[SciPy-user] scipy.optimize.leastsq and covariance matrix meaning

Bruce Southey bsouthey@gmail....
Wed Nov 12 08:51:11 CST 2008

Robert Kern wrote:
> On Tue, Nov 11, 2008 at 06:15, massimo sandal <massimo.sandal@unibo.it> wrote:
>> Robert Kern wrote:
>>> On Mon, Nov 10, 2008 at 05:13, massimo sandal <massimo.sandal@unibo.it>
>>> wrote:
>>>> massimo sandal wrote:
>>>>> I'll try to sketch up a script reproducing the core of the problem with
>>>>> actual data.
>>>> Here it is. Can anyone give it a look to help me understand if and how to
>>>> make sense of the covariance matrix?
>>> The covariance matrix does need some scaling before it can be
>>> interpreted statistically. Basically, if you are doing nonlinear least
>>> squares as a statistical procedure, rather than a purely numerical
>>> one, the residuals need to be scaled so that they are in units of
>>> standard deviations of the measurement error for each individual
>>> measurement. If you don't know what that is, then you can estimate it
>>> from the fitted residuals. The parameter estimate is unchanged, but
>>> you will need to rescale the covariance matrix of the estimate by
>>> multiplying it by the residual variance.

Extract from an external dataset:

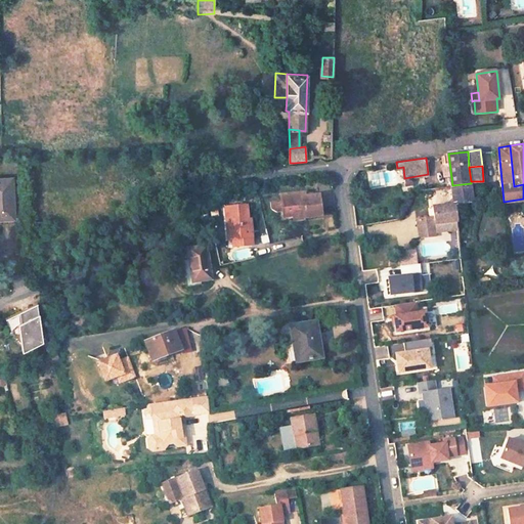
[(13,177),(0,177),(0,217),(15,217),(13,177)]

>>> scipy.odr does most of this for you. Attached is a version of your
>>> code using scipy.odr. Here is the text output:
>>> Fitted parameters: [  4.90666526e+06   4.78090340e+09]
>>> Covariance: [[  1.72438988e+31  -1.64258997e+35]

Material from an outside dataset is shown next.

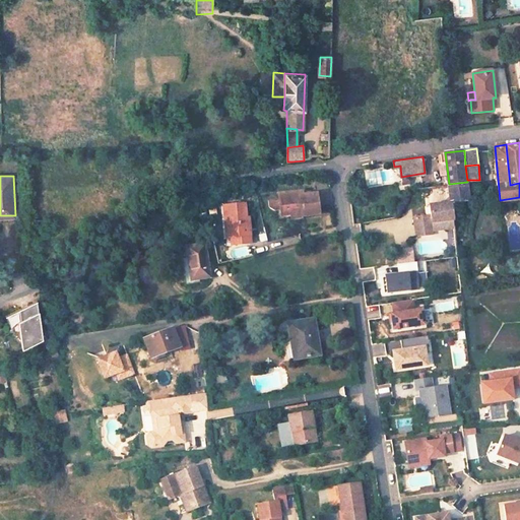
[(449,184),(451,198),(468,196),(467,182),(449,184)]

>>>  [ -1.64258997e+35   1.57791262e+39]]
>>> Residual variance: 2.83606592894e-22
>>> Scaled error bars: [  6.99319913e+04   6.68959208e+08]

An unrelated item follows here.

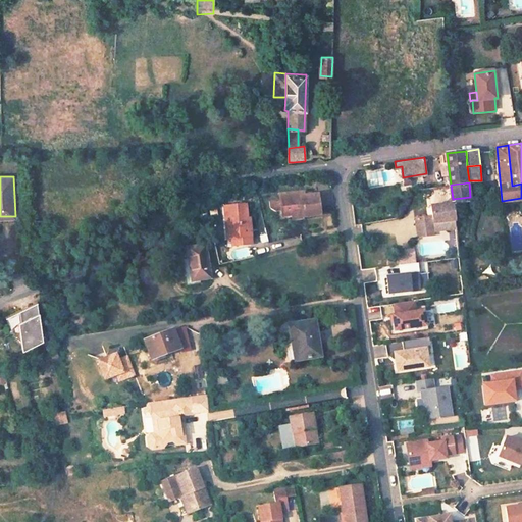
[(301,192),(277,195),(270,196),(267,199),(269,209),(272,211),(279,210),(280,214),(295,212),(294,209),(301,208),(302,214),(321,211),(318,192),(301,194),(301,192)]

>>> Scaled covariance: [[  4.89048340e+09  -4.65849344e+13]
>>>  [ -4.65849344e+13   4.47506422e+17]]
>> Thanks a lot! What I need are the scaled error bars, isn't it?
> You have a high anti-correlation (-0.996), so it is very much worth
> reporting the entire (scaled) covariance matrix. At least report the
> scaled error bars and the correlation factor.
You also have a very bad fit as the standard errors are huge relative to 
the estimate meaning your parameters are not statistically different 
from zero. Physics is one thing but the data tell a very different story 
perhaps due to measurement errors. The linear regression of x on y gives 
a residual variance of  2.86121E-22 and R-squared is 73% (approx 73% for 
the model above). I don't see any evidence for a nonlinear fit 
especially if you bother to plot the data. As I previously said, you 
probably would get a better fit using splines or similar because of the 
variability present.
>> (By the way: any good tutorial reference/book on this kind of numerical
>> things? I am a molecular biologist now doing biophysics, and while enjoying
>> it a lot, I feel behind on a lot of technical stuff)
> Do you mean the statistical aspects of curve fitting? The book I
> learned this kind of stuff from is quite old, _Data Reduction and
> Error Analysis for the Physical Sciences_ by Bevington and Robinson,
> but it covers the practical basics of curve fitting and error analysis
> pretty well. Many statistics books cover similar ground, but speak a
> different language.
There are many books on nonlinear modeling but these are usually focused 
to the authors experience and which specific aspect of nonlinear models. 
Bates and Watts 'Nonlinear Regression Analysis and Its Applications' is one.